Exercise - Return the following lines verbatim, preserving each line break.

══════════════════════════════

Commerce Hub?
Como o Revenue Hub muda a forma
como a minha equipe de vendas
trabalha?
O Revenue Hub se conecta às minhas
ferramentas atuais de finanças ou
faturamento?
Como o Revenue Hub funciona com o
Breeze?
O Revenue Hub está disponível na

══════════════════════════════

Final answer -
Commerce Hub?
Como o Revenue Hub muda a forma
como a minha equipe de vendas
trabalha?
O Revenue Hub se conecta às minhas
ferramentas atuais de finanças ou
faturamento?
Como o Revenue Hub funciona com o
Breeze?
O Revenue Hub está disponível na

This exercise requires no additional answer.